4.3.05

Liberdade ou escravidão mental?

Ainda da última ida a Inglaterra. À boa maneira local, uma cerimónia de titulação universitária impregnada de solenidade. Togas vistosas trajadas por professores que, compassadamente, se encaminham para o palco onde vão agraciar os estudantes. Um cerimonial que se assemelha a uma entronização. Não é por acaso que as pessoas reunidas naquele teatro constituem o que, na gíria da ocasião, se chama “congregação”. Os discursos de importantes professores surgem revestidos da mesma solenidade. Num discurso, um venerando professor saltou para o púlpito e discorreu sobre os males que atormentam a sociedade contemporânea. Retive esta passagem:

Não é a liberdade que importa, mas sim o exercício da liberdade. Quando dizemos que conquistámos a liberdade, voltamos a abdicar dela”.

Ao início pareceu-me um exercício de retórica, embrulhado num estranho labirinto que negava a existência da liberdade. Ela seria uma miragem, inalcançável ao ser humano. Para o orador, quem se diz livre deixa de o ser a partir do momento em que faz essa afirmação. Perplexo, interroguei-me: será que as mentes espontaneamente livres são aquelas que passam ao lado dos desejos de liberdade? Os verdadeiramente livres serão aqueles que se resignam aos desígnios superiores? É quem não se preocupa com a liberdade que não esbarra no espartilho que é sentir-se agrilhoado por outrem – por uma entidade divina, pelas autoridades, por um herói deificado?

O resto da oratória decifrou o enigma. A prédica depreciou o passado de liberdade individual inscrito no património genético do país que viu nascer o orador. É algo de imanente à natureza humana: estamos descontentes com o que temos à nossa volta, com o terreno que pisamos. O raciocínio tecido pelo orador desvalorizou o valor das liberdades das democracias modernas. Num ponto concordo com ele: enfatizou as contradições em que as democracias modernas incorrem, ao afirmarem a retórica da liberdade como valor axiológico, mas não hesitando em pôr em marcha um Estado polícia com o pretexto de que as liberdades estão ameaçadas.

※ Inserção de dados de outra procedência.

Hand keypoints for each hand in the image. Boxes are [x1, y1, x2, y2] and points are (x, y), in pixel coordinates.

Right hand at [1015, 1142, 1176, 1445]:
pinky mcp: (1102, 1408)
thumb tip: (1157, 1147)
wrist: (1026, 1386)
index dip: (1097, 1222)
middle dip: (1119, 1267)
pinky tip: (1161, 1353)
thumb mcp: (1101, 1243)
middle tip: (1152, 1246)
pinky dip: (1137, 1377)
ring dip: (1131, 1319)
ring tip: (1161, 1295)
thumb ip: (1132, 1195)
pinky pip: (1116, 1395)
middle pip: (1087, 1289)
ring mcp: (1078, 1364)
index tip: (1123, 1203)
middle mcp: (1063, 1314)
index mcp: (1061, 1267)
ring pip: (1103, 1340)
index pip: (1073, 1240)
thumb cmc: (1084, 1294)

Desse pressuposto, o palestrante partiu para conclusões com as quais discordo. Foi aí que a sua mensagem central fez sentido. Quando alerta para a incoerência entre querer ser livre e exercer a liberdade, estende a passadeira para a desvalorização da liberdade. Sugere que há outros valores mais importantes do que a liberdade individual. Foi então que tirou da cartola a homenagem à revolução francesa, batendo na tecla da igualdade, da solidariedade a que os indivíduos devem estar comprometidos como dever necessário de inserção social.

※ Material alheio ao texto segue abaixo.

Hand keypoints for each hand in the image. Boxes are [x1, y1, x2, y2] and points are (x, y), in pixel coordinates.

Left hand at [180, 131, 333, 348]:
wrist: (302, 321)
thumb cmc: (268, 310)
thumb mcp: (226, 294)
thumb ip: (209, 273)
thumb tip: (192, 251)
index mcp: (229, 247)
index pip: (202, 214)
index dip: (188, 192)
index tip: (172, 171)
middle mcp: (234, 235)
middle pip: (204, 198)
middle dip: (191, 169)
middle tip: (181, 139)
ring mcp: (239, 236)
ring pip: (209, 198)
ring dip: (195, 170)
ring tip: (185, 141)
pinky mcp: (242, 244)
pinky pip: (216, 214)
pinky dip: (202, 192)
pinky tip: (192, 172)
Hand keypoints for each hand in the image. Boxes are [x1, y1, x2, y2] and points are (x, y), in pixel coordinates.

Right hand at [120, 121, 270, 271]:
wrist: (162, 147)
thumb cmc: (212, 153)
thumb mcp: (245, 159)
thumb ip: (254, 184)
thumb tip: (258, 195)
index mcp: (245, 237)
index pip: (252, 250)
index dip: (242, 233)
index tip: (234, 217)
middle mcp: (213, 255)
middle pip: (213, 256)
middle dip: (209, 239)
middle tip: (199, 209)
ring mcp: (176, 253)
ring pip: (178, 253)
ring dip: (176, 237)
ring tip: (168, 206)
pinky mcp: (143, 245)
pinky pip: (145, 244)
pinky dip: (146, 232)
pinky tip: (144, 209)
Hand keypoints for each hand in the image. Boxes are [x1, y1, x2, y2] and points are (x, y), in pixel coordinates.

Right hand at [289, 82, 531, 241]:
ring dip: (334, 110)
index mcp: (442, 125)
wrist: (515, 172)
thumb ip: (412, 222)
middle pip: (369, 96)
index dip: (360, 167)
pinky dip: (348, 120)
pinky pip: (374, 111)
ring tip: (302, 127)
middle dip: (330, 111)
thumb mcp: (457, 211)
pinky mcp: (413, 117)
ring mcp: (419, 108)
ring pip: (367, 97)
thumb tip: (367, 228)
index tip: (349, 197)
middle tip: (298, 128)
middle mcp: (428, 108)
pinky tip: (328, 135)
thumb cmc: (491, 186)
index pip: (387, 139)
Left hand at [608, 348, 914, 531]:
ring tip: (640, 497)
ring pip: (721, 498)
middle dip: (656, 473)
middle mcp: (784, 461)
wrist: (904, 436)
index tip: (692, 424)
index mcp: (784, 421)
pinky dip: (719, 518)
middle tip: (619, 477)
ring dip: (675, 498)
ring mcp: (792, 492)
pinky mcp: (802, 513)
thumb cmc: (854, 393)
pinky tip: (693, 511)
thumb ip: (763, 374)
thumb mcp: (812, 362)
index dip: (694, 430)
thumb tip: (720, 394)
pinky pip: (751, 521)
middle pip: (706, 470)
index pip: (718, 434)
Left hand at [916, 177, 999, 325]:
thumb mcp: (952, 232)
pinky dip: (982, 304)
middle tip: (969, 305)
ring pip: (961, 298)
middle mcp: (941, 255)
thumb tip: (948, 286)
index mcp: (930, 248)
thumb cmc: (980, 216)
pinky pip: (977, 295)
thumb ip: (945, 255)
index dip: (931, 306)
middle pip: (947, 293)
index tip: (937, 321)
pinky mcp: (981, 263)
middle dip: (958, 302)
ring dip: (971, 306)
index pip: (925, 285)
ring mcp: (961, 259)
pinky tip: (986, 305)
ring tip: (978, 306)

São estas as pessoas que não hesitam em espezinhar a liberdade quando ela entra em conflito com o “sagrado” valor da igualdade. Atalhando caminho para a arbitrariedade, para a imposição sobre os indivíduos, para um colete-de-forças que leva seres livres a abdicar do livre arbítrio, robotizados pela formatação imposta de cima. É o império dos engenheiros sociais, iluminados e acima de qualquer suspeita, sobredotados para encontrar as melhores soluções que conduzem o grupo para a harmonia. Inscrevendo os membros do grupo numa acefalia acrítica. Passam a ser números anónimos a quem está destinada a acomodação. São os fautores da desumanização das pessoas, com a receita que os acorrenta aos necessários ditames impostos.

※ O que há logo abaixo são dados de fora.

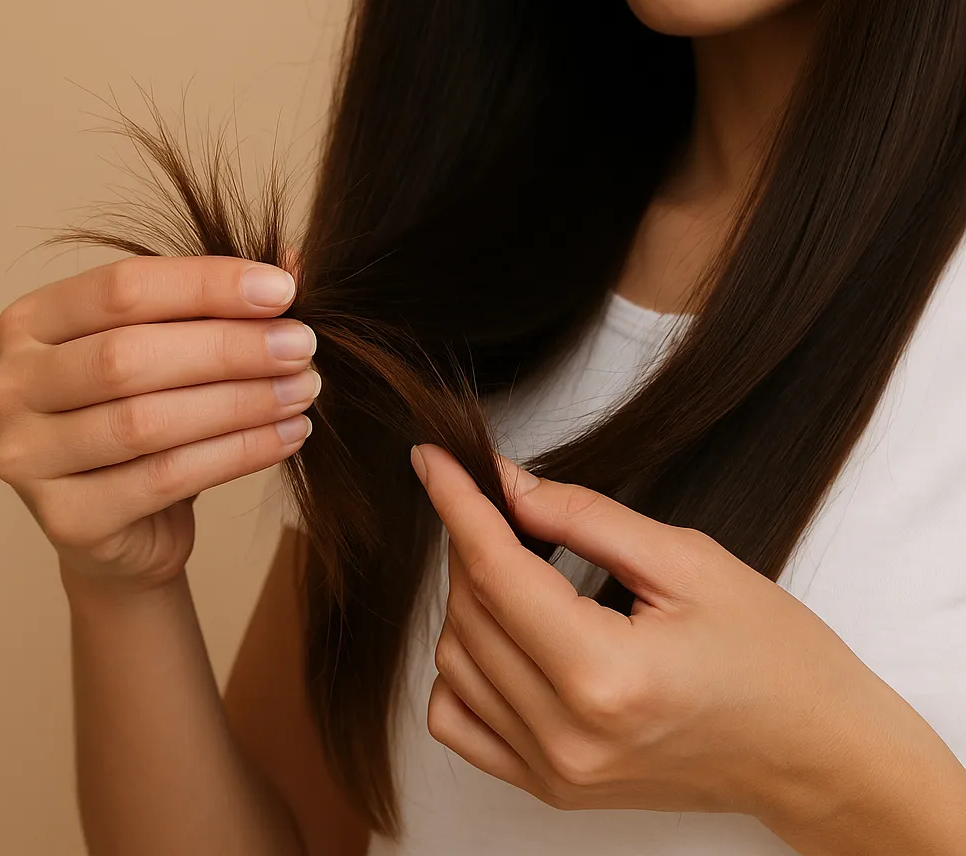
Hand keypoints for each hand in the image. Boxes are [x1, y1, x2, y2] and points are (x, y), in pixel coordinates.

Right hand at [0, 252, 317, 592]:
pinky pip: (165, 478)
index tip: (283, 291)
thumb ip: (218, 304)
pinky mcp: (65, 518)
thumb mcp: (177, 350)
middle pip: (130, 355)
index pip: (120, 287)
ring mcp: (25, 457)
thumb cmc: (149, 418)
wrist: (128, 525)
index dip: (207, 285)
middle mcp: (10, 386)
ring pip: (147, 421)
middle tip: (301, 347)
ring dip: (242, 402)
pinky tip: (287, 435)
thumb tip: (293, 260)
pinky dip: (238, 453)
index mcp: (31, 323)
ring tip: (303, 390)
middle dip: (230, 348)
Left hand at [409, 442, 904, 826]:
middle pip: (470, 612)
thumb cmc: (774, 655)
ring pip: (454, 661)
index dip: (457, 503)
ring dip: (470, 598)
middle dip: (472, 541)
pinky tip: (503, 633)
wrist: (814, 754)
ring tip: (518, 563)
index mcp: (606, 676)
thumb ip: (584, 518)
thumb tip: (509, 485)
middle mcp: (567, 735)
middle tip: (504, 502)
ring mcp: (555, 772)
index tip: (431, 458)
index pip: (496, 572)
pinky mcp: (552, 789)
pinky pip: (459, 721)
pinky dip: (462, 666)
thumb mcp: (688, 560)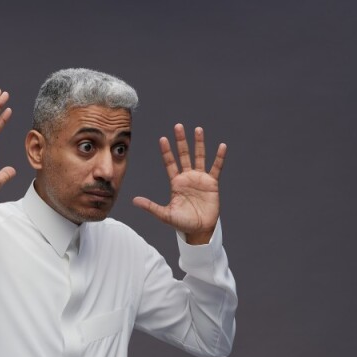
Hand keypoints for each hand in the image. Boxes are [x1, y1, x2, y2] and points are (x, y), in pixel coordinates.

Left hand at [132, 124, 226, 243]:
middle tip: (178, 126)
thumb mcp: (165, 214)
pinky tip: (221, 146)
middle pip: (183, 155)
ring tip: (198, 129)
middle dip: (181, 141)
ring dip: (198, 144)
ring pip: (199, 157)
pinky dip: (219, 157)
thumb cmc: (182, 223)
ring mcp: (200, 179)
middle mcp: (187, 177)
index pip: (170, 163)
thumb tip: (134, 201)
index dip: (167, 152)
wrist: (199, 230)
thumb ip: (151, 206)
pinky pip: (216, 167)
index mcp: (176, 183)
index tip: (162, 139)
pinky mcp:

Estes condutores de almas levam-me ao império das suspeitas. Desconfio das soluções milagrosas, preconizadas por quem se acha investido de superioridade (moral e intelectual) para se impor sobre as “pessoas comuns”. É por estes descaminhos que se constroem as fórmulas retóricas como a que destaquei. Sugerir que deixamos de ser livres quando acreditamos que alcançámos os patamares da liberdade é advertir que não nos devemos preocupar com a liberdade. É preferível que cada pessoa se entregue, de corpo e alma, nas mãos de milagrosos e sobredotados engenheiros sociais que encontram o caminho ideal para a sociedade perfeita. Mesmo que isso signifique empenhar a liberdade.

Eu cá prefiro uma sociedade imperfeita cheia de liberdade.